EXTRACTED TEXT
>>>>

Mira Salganik: I think not only that she demanded to be heard, but she could always make herself be heard.
Ekaterina Kudashkina: Let us go into detail. Yelena Bonner was born in Turkmenistan into a family of staunch revolutionaries. When they got to Moscow, they lived in Hotel Luxe on Gorky Street, which lodged high-profile foreign communists working in Moscow. Her father, Gevork Alikhanov, was a prominent Armenian communist and a secretary of the Comintern, the "general staff of the world revolution." And her mother, Ruth Bonner, was born in Siberia and joined the Communist Party in 1924. In May 1937, her father together with many other Comintern officers was arrested, and the family had to leave Moscow. But upon leaving Moscow, Ruth and her two children moved to her mother's apartment in Leningrad. But later that year she, too, was arrested and sentenced to hard labor as the wife of a traitor. In 1954, Ruth was released, granted a special pension, and an apartment on Chkalov Street in Moscow. This apartment became Yelena's home and in 1971 Andrei Sakharov moved in.
Sergei Strokan: But getting back to the Boston Globe story –what did her American friends say about her?
Ekaterina Kudashkina: Friends and neighbors spoke of Dr. Bonner as a vibrant, intelligent woman who loved reading and writing poetry, spending time with her grandchildren, and chain-smoking acrid Russian cigarettes. Let’s now turn to our next guest speaker, Alexander Gessen, who has known Ms. Bonner for 30 years or even more.

<<<<

PROBLEMS AND TASKS
A. Reproduce the passage of the Yelena Bonner transcript between "Ekaterina Kudashkina: Friends" and "or even more.", inclusive.
B. Extend the Yelena Bonner transcript beyond its final line.

PROVIDED INFORMATION
>>>>

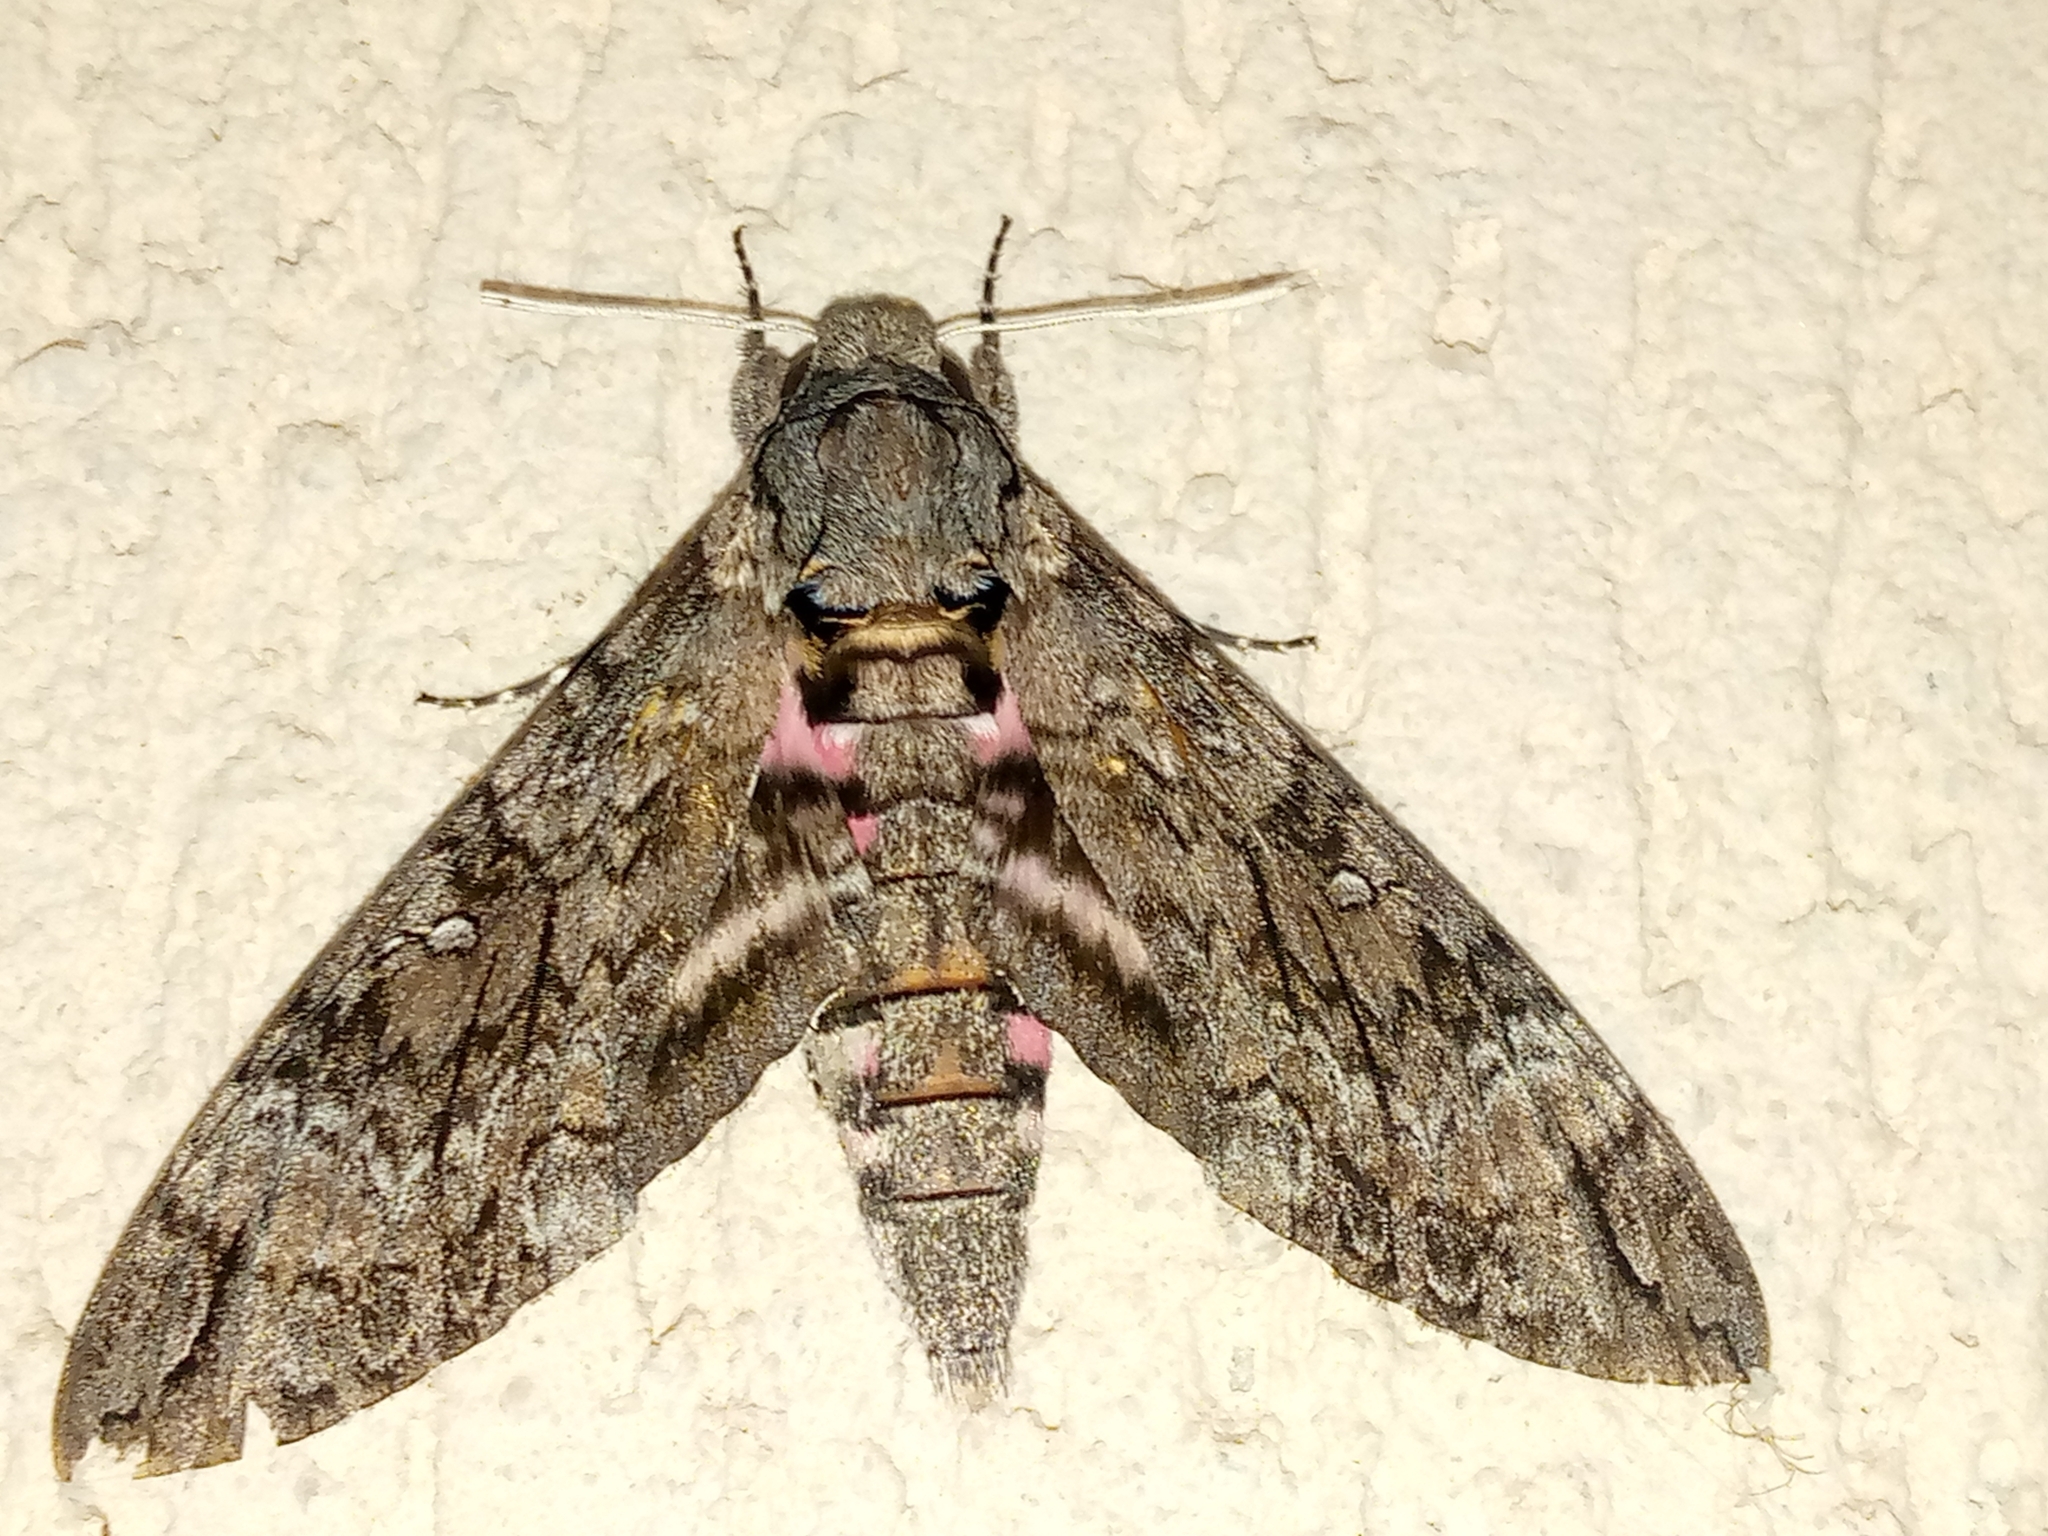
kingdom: Animalia
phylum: Arthropoda
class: Insecta
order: Lepidoptera
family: Sphingidae
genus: Agrius
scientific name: Agrius cingulata
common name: Pink-spotted hawkmoth
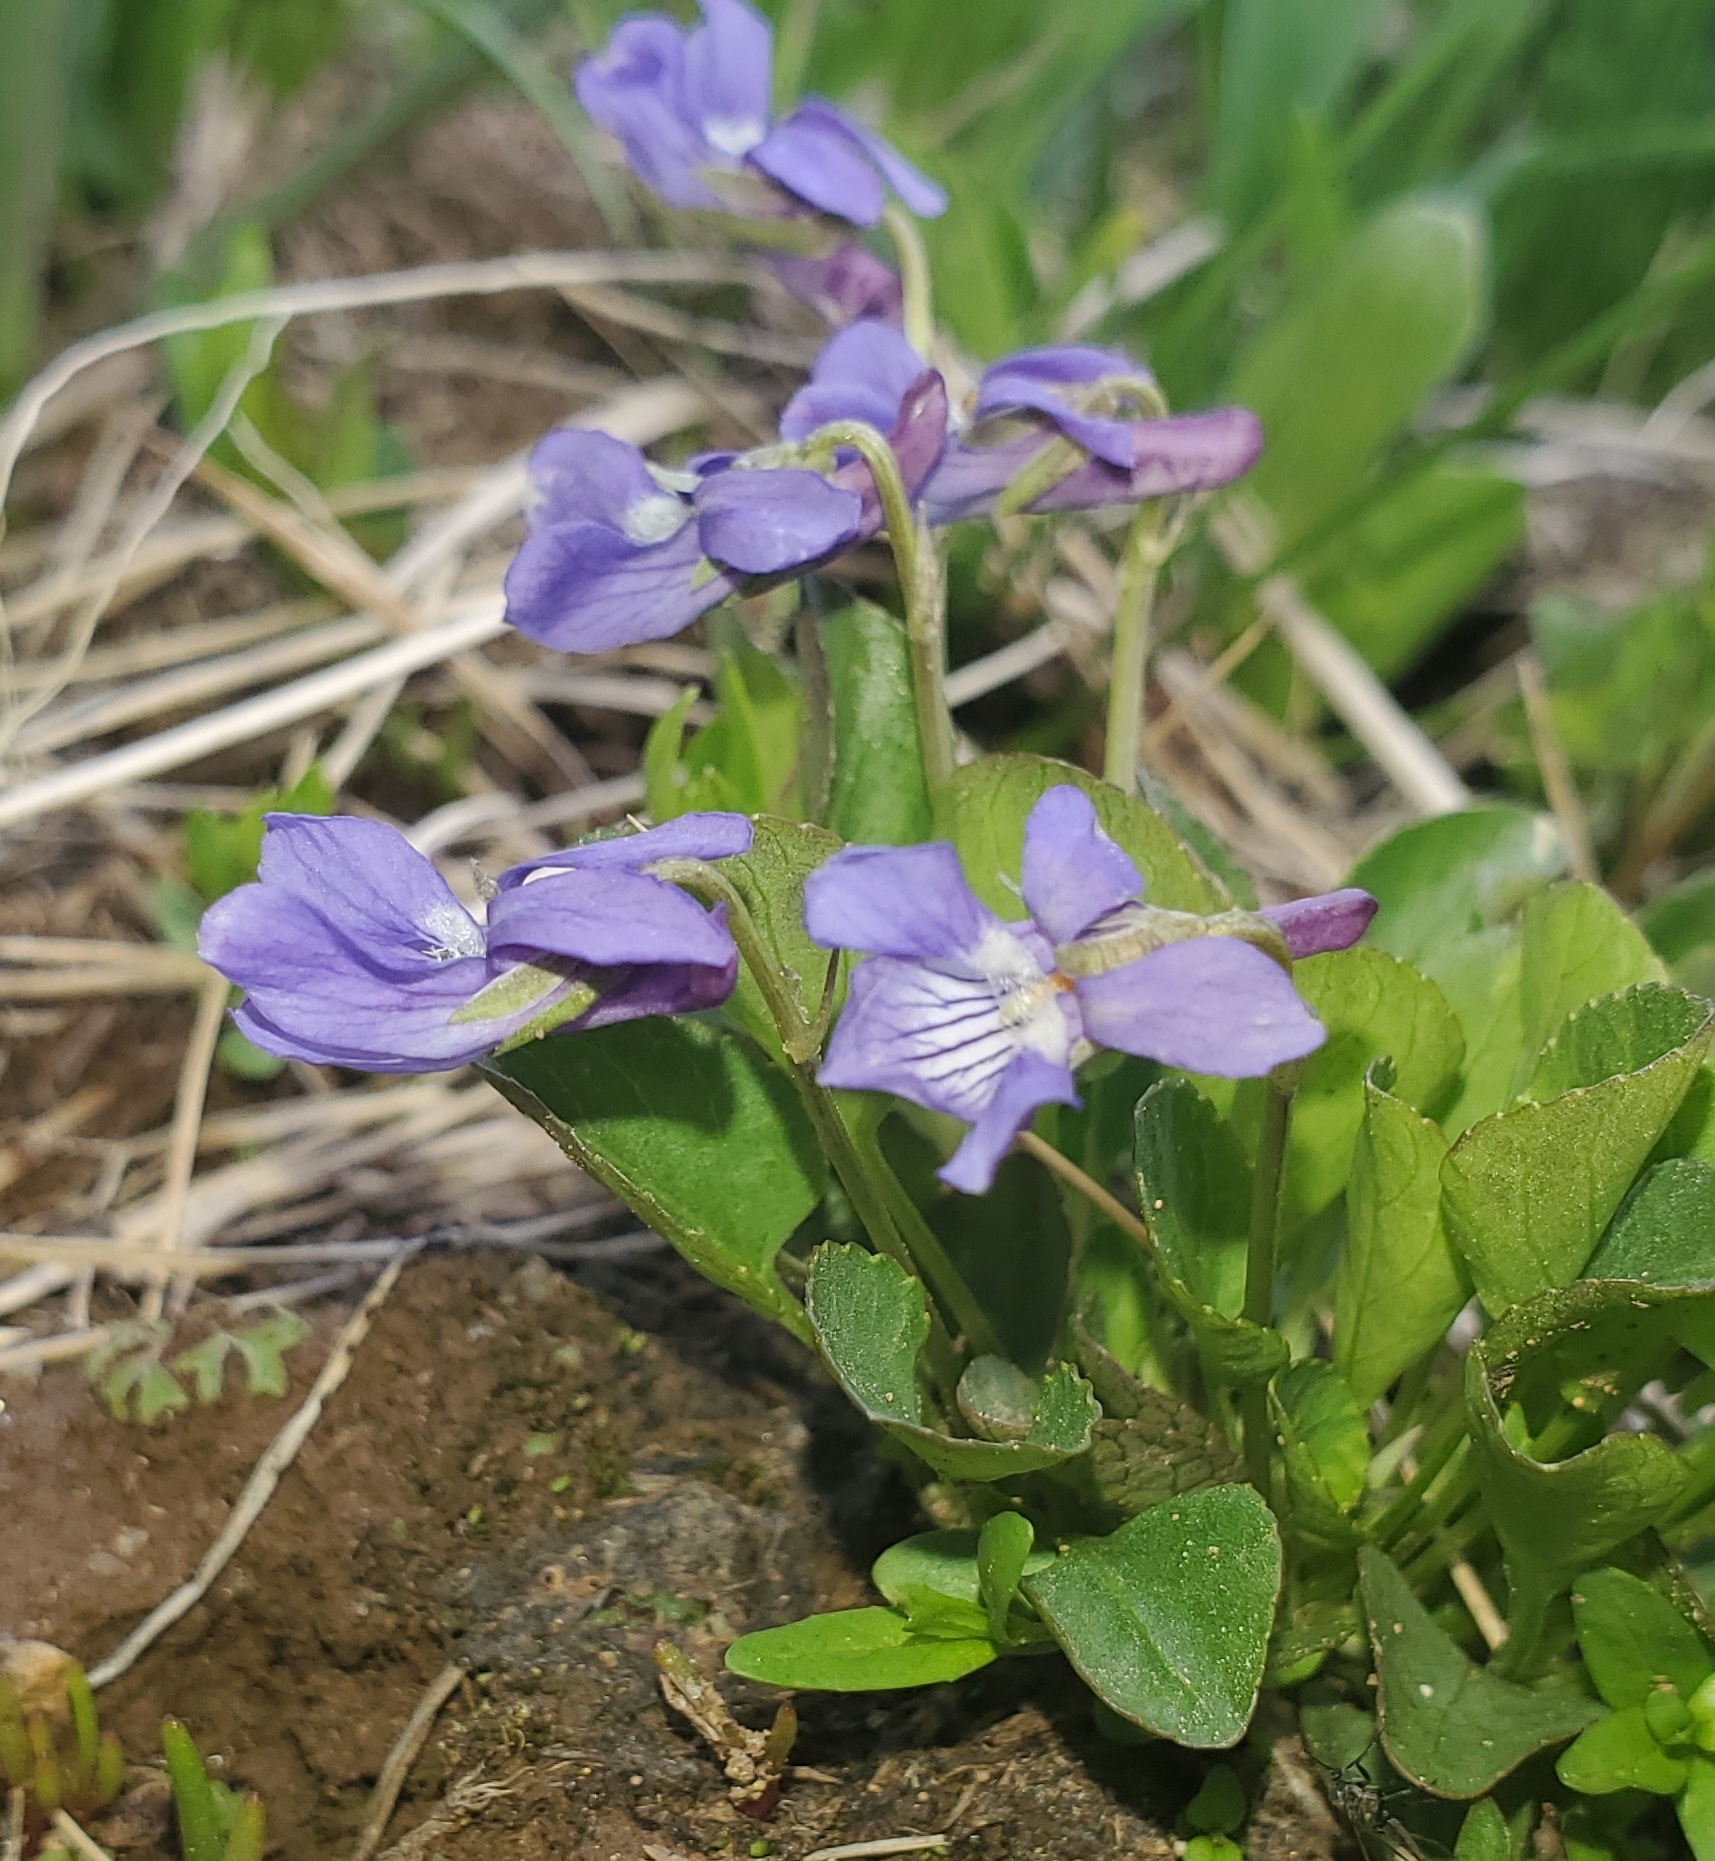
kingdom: Plantae
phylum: Tracheophyta
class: Magnoliopsida
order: Malpighiales
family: Violaceae
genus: Viola
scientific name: Viola adunca
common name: Sand violet
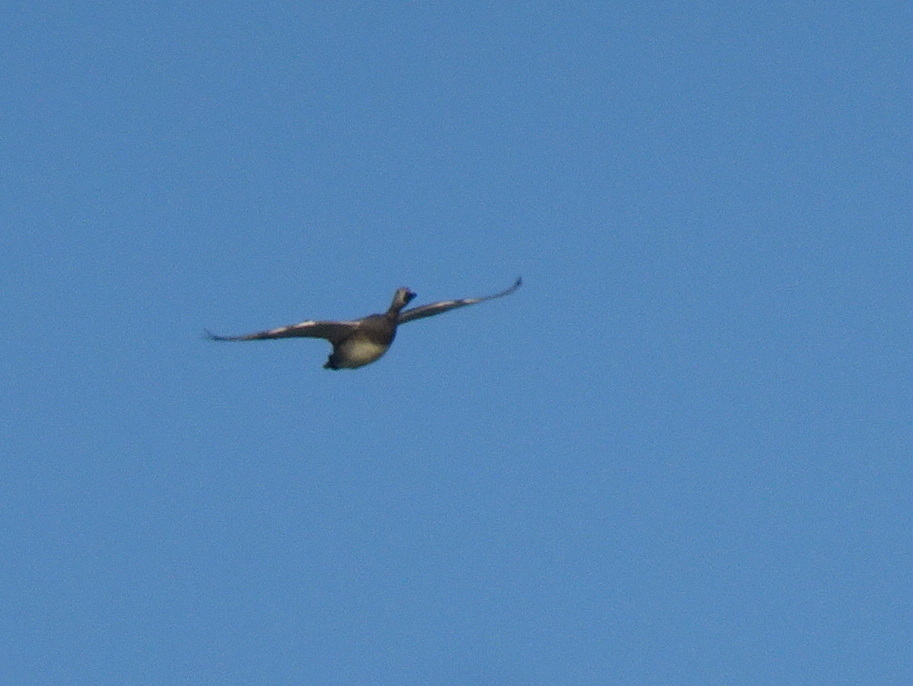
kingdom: Animalia
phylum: Chordata
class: Aves
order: Anseriformes
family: Anatidae
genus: Mareca
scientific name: Mareca strepera
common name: Gadwall
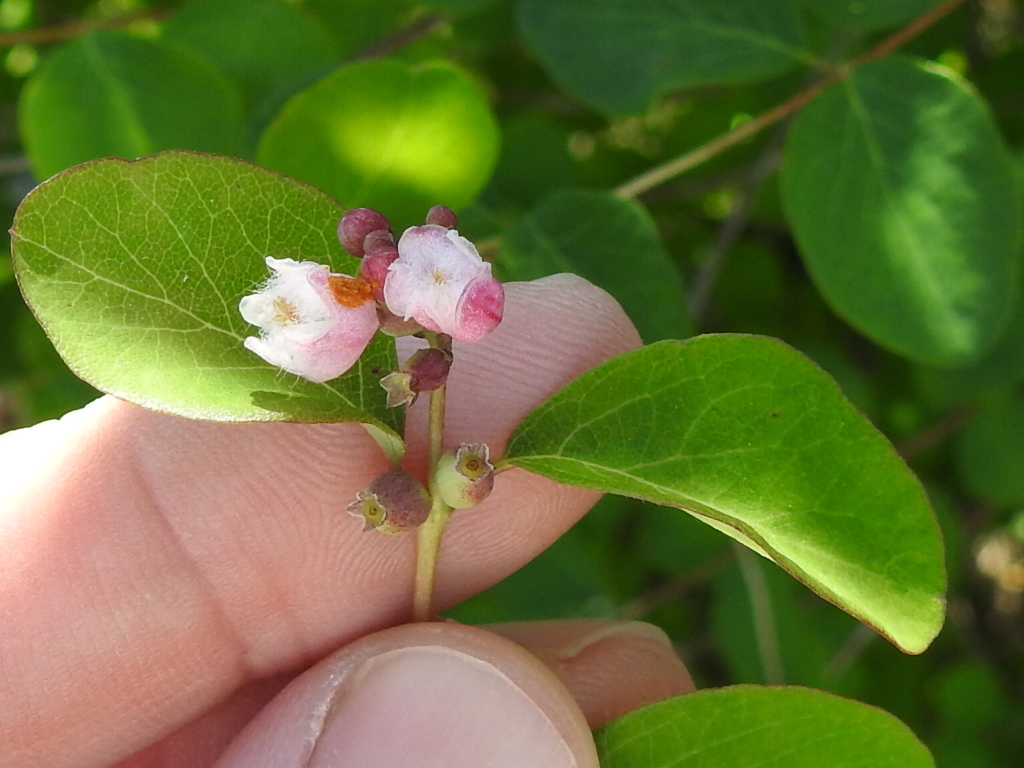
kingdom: Plantae
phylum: Tracheophyta
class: Magnoliopsida
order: Dipsacales
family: Caprifoliaceae
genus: Symphoricarpos
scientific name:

<<<<

ANSWERS PER TASK
A.
Ekaterina Kudashkina: Friends and neighbors spoke of Dr. Bonner as a vibrant, intelligent woman who loved reading and writing poetry, spending time with her grandchildren, and chain-smoking acrid Russian cigarettes. Let’s now turn to our next guest speaker, Alexander Gessen, who has known Ms. Bonner for 30 years or even more.

B.
Alexander Gessen: I knew her for more than 35 years, I couldn’t say that I saw her on a regular basis, but I met her many, many times during these years. The first time I met her was in 1985 when she came to the United States for medical treatment. I was friends with her daughter, that is how I met her. Tatiana, her daughter, asked me to drive her from the airport, so we met her at the gate, and we walked very slowly and we carried a chair, because she needed to sit down every few moments. And then quite quickly she had surgery, and it was really amazing how energetic she became very, very quickly after the surgery. The main thing was that with the people she liked, she was just amazingly friendly and outgoing, and she could be really sharp and unfriendly with people she didn’t like. She had to fight them. She could change just like that in a second, depending on the situation.
Ekaterina Kudashkina: Did she make some kind of stark contrast with her husband? I mean Dr. Sakharov used to be so soft-spoken and reserved, and Ms. Bonner was outspoken.
Alexander Gessen: That’s true. I had the honor to meet Andrei Dmitrievich a few times, but I didn’t know him too well. But yes, they were very different. He was very polite, very quiet, very friendly. A funny thing about him I just remembered – I had this photo camera which was really new, it was an autofocus camera, and he saw that, and he took it from me, and it looked like he wanted to take it apart to understand how it works. It was really amazing. He was very interested in everything.
Ekaterina Kudashkina: As far as I understand, Ms. Bonner was the type who was looking for the truth everywhere, so what did she think about, first of all, about perestroika, what did she say about other problems worldwide, was she as active?
Alexander Gessen:I don’t remember all the things she was interested and involved in, but one of them was Israel, she had a very strong opinion on that. She wouldn’t hesitate to air her opinions on anything and she had quite a few of them on many things. She was an avid reader, she loved poetry.
Ekaterina Kudashkina: One thing that struck me in some newspaper account was that even in the United States, in her apartment in Boston, she had her TV set to news from Moscow, news from Russia.
Alexander Gessen: Even though she lived here and spent her last years here, her thoughts were in Russia.
Ekaterina Kudashkina: But her family is in Boston?